***** Provided data

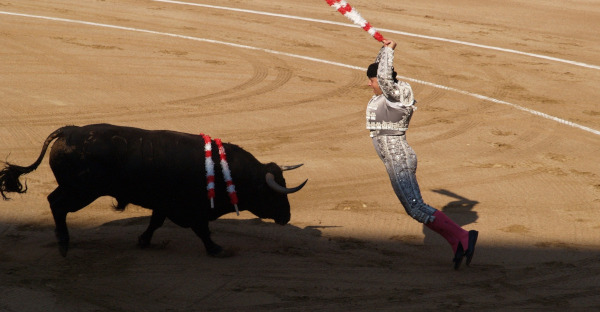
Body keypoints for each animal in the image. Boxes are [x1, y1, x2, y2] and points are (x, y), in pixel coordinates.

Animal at [0, 123, 308, 258]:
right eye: (273, 192)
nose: (287, 217)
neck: (225, 172)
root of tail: (68, 130)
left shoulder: (164, 204)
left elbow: (155, 222)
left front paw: (143, 241)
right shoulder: (191, 209)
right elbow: (202, 230)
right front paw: (216, 249)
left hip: (76, 189)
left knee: (54, 201)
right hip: (81, 192)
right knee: (58, 205)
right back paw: (64, 244)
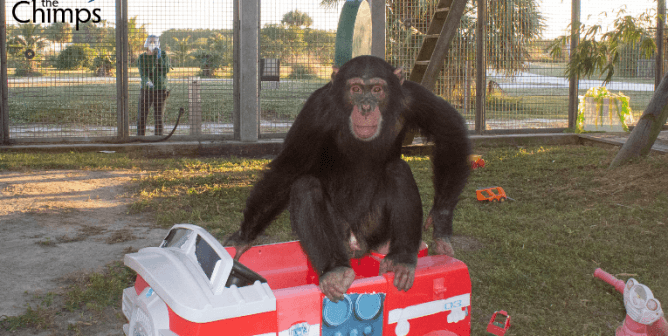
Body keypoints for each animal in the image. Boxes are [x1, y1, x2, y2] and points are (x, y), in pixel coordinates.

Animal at [227, 55, 472, 302]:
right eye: (355, 89)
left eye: (377, 89)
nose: (365, 106)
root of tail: (358, 246)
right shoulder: (316, 109)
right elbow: (289, 169)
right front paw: (242, 239)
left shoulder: (413, 97)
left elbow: (448, 132)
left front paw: (441, 220)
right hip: (342, 236)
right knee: (305, 186)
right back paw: (335, 271)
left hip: (375, 229)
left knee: (397, 169)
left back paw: (400, 259)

**********

Exercise description: Among the entries, how many lines hold the string "knee"? Answer with a bare number.

Result: 4